Using the UUID() on the database server may be preferred to using a similar function, such as PHP's microtime() function on the application server because your database server is more centralized. You may have more than one application (web) server, which may generate colliding values, and microtime() still doesn't guarantee unique values.
Useful reading for understanding the components of UUID
Universally unique identifier (UUID)
Extracting timestamp and MAC address from UUIDs
Yes if you don't do two or more inserts or edits during one second.

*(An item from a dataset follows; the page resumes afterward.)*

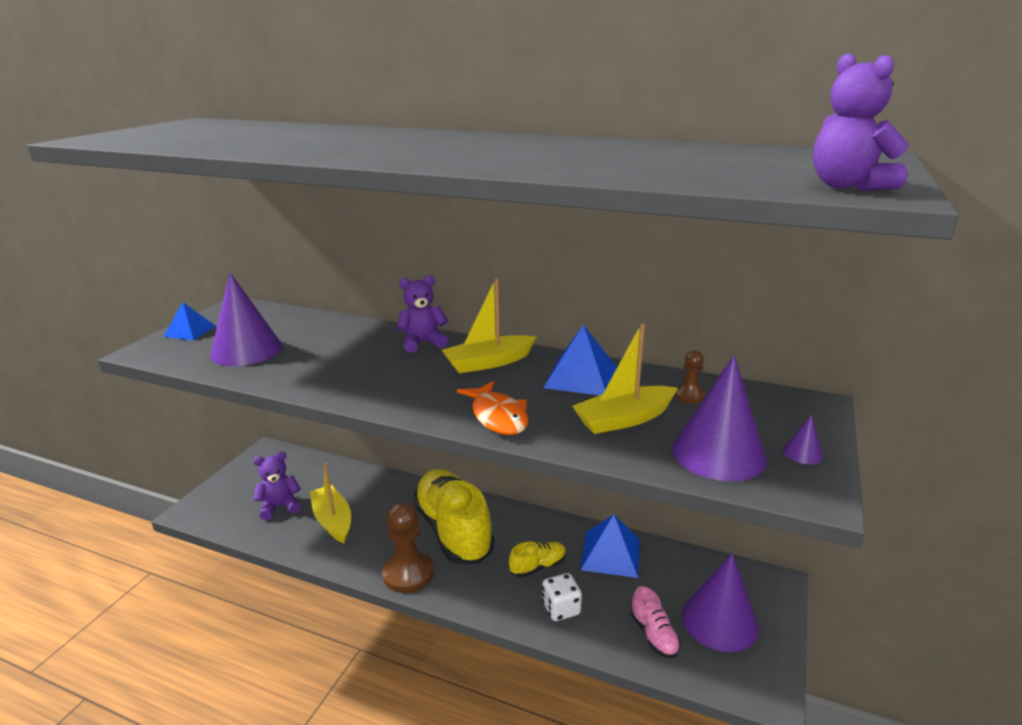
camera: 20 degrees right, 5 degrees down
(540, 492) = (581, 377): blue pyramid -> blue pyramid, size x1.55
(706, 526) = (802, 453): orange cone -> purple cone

Only problem is that a lot stuff can be done during a second, i.e. multiple inserts or automatic updates using a where clause. That rules out the simple solution to force unique timestamps: to add unique constraint into timestamp column.
Why should a timestamp be unique? Use auto increment or something else if you need unique index etc.
If you need more precise time values than timestamp, see:
http://dev.mysql.com/doc/refman/5.5/en/fractional-seconds.html (Note: fractional part is discarded during insert. Not helping...)
http://codeigniter.com/forums/viewthread/66849/ (Apparently double(13,3) makes it possible to add microtime into DB.)
MySQL greater than problem with microtime timestamp (int multiplied with 100 or 1000 could also work. Here decimal is preferred over double.)
Why doesn't MySQL support millisecond / microsecond precision?